(Data items)
►

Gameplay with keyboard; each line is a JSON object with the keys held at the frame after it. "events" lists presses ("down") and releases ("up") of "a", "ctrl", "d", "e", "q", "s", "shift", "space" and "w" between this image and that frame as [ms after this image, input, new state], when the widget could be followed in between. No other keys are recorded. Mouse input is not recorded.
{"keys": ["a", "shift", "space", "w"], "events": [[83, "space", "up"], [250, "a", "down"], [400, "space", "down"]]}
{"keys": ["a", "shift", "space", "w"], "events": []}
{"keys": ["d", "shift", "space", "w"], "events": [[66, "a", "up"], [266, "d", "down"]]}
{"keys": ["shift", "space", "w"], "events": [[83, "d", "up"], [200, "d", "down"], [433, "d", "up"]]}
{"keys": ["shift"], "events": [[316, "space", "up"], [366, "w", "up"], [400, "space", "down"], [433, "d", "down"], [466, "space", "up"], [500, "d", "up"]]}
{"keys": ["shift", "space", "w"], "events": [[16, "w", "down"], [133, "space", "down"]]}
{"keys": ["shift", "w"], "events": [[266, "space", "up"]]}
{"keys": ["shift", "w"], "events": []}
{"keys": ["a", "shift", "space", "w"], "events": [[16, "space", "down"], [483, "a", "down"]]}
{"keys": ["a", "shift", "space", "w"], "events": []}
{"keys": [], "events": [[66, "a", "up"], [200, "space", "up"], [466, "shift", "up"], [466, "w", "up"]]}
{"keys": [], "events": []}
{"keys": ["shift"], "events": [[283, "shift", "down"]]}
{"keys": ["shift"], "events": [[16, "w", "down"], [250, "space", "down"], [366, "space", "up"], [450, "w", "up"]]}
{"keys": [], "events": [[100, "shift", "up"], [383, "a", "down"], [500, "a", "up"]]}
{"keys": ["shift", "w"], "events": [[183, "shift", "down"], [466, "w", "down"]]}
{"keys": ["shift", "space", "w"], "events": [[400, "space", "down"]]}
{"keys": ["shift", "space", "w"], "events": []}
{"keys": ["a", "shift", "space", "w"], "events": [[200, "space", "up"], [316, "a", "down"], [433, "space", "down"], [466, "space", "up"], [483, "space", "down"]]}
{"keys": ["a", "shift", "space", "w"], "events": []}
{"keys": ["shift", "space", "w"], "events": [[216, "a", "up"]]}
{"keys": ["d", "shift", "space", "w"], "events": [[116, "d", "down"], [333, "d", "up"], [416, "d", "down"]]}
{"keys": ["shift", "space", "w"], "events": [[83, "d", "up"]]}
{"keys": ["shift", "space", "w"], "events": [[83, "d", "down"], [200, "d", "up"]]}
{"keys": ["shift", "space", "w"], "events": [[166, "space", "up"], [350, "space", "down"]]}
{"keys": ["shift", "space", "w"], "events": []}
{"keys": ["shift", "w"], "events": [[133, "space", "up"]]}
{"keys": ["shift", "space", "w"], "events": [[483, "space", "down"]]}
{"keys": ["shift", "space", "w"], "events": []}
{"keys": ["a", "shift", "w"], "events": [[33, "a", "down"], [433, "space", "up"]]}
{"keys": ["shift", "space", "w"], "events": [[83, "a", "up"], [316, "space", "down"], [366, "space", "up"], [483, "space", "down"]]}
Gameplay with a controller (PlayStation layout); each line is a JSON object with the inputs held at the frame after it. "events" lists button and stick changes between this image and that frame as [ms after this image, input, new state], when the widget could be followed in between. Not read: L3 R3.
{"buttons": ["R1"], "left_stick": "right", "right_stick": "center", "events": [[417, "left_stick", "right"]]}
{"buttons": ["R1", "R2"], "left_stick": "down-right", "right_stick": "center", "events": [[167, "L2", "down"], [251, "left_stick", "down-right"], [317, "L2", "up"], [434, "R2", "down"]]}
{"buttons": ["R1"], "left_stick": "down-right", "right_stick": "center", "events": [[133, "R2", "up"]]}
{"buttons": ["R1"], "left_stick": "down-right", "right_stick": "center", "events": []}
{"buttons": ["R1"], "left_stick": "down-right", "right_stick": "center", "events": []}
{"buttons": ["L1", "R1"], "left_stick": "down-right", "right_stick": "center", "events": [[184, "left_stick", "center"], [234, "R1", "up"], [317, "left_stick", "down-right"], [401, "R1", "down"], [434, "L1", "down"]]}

◄

**What is needed:**
The answer should consist of every entry, repeated word for word.

**Written response:**
Gameplay with keyboard; each line is a JSON object with the keys held at the frame after it. "events" lists presses ("down") and releases ("up") of "a", "ctrl", "d", "e", "q", "s", "shift", "space" and "w" between this image and that frame as [ms after this image, input, new state], when the widget could be followed in between. No other keys are recorded. Mouse input is not recorded.
{"keys": ["a", "shift", "space", "w"], "events": [[83, "space", "up"], [250, "a", "down"], [400, "space", "down"]]}
{"keys": ["a", "shift", "space", "w"], "events": []}
{"keys": ["d", "shift", "space", "w"], "events": [[66, "a", "up"], [266, "d", "down"]]}
{"keys": ["shift", "space", "w"], "events": [[83, "d", "up"], [200, "d", "down"], [433, "d", "up"]]}
{"keys": ["shift"], "events": [[316, "space", "up"], [366, "w", "up"], [400, "space", "down"], [433, "d", "down"], [466, "space", "up"], [500, "d", "up"]]}
{"keys": ["shift", "space", "w"], "events": [[16, "w", "down"], [133, "space", "down"]]}
{"keys": ["shift", "w"], "events": [[266, "space", "up"]]}
{"keys": ["shift", "w"], "events": []}
{"keys": ["a", "shift", "space", "w"], "events": [[16, "space", "down"], [483, "a", "down"]]}
{"keys": ["a", "shift", "space", "w"], "events": []}
{"keys": [], "events": [[66, "a", "up"], [200, "space", "up"], [466, "shift", "up"], [466, "w", "up"]]}
{"keys": [], "events": []}
{"keys": ["shift"], "events": [[283, "shift", "down"]]}
{"keys": ["shift"], "events": [[16, "w", "down"], [250, "space", "down"], [366, "space", "up"], [450, "w", "up"]]}
{"keys": [], "events": [[100, "shift", "up"], [383, "a", "down"], [500, "a", "up"]]}
{"keys": ["shift", "w"], "events": [[183, "shift", "down"], [466, "w", "down"]]}
{"keys": ["shift", "space", "w"], "events": [[400, "space", "down"]]}
{"keys": ["shift", "space", "w"], "events": []}
{"keys": ["a", "shift", "space", "w"], "events": [[200, "space", "up"], [316, "a", "down"], [433, "space", "down"], [466, "space", "up"], [483, "space", "down"]]}
{"keys": ["a", "shift", "space", "w"], "events": []}
{"keys": ["shift", "space", "w"], "events": [[216, "a", "up"]]}
{"keys": ["d", "shift", "space", "w"], "events": [[116, "d", "down"], [333, "d", "up"], [416, "d", "down"]]}
{"keys": ["shift", "space", "w"], "events": [[83, "d", "up"]]}
{"keys": ["shift", "space", "w"], "events": [[83, "d", "down"], [200, "d", "up"]]}
{"keys": ["shift", "space", "w"], "events": [[166, "space", "up"], [350, "space", "down"]]}
{"keys": ["shift", "space", "w"], "events": []}
{"keys": ["shift", "w"], "events": [[133, "space", "up"]]}
{"keys": ["shift", "space", "w"], "events": [[483, "space", "down"]]}
{"keys": ["shift", "space", "w"], "events": []}
{"keys": ["a", "shift", "w"], "events": [[33, "a", "down"], [433, "space", "up"]]}
{"keys": ["shift", "space", "w"], "events": [[83, "a", "up"], [316, "space", "down"], [366, "space", "up"], [483, "space", "down"]]}
Gameplay with a controller (PlayStation layout); each line is a JSON object with the inputs held at the frame after it. "events" lists button and stick changes between this image and that frame as [ms after this image, input, new state], when the widget could be followed in between. Not read: L3 R3.
{"buttons": ["R1"], "left_stick": "right", "right_stick": "center", "events": [[417, "left_stick", "right"]]}
{"buttons": ["R1", "R2"], "left_stick": "down-right", "right_stick": "center", "events": [[167, "L2", "down"], [251, "left_stick", "down-right"], [317, "L2", "up"], [434, "R2", "down"]]}
{"buttons": ["R1"], "left_stick": "down-right", "right_stick": "center", "events": [[133, "R2", "up"]]}
{"buttons": ["R1"], "left_stick": "down-right", "right_stick": "center", "events": []}
{"buttons": ["R1"], "left_stick": "down-right", "right_stick": "center", "events": []}
{"buttons": ["L1", "R1"], "left_stick": "down-right", "right_stick": "center", "events": [[184, "left_stick", "center"], [234, "R1", "up"], [317, "left_stick", "down-right"], [401, "R1", "down"], [434, "L1", "down"]]}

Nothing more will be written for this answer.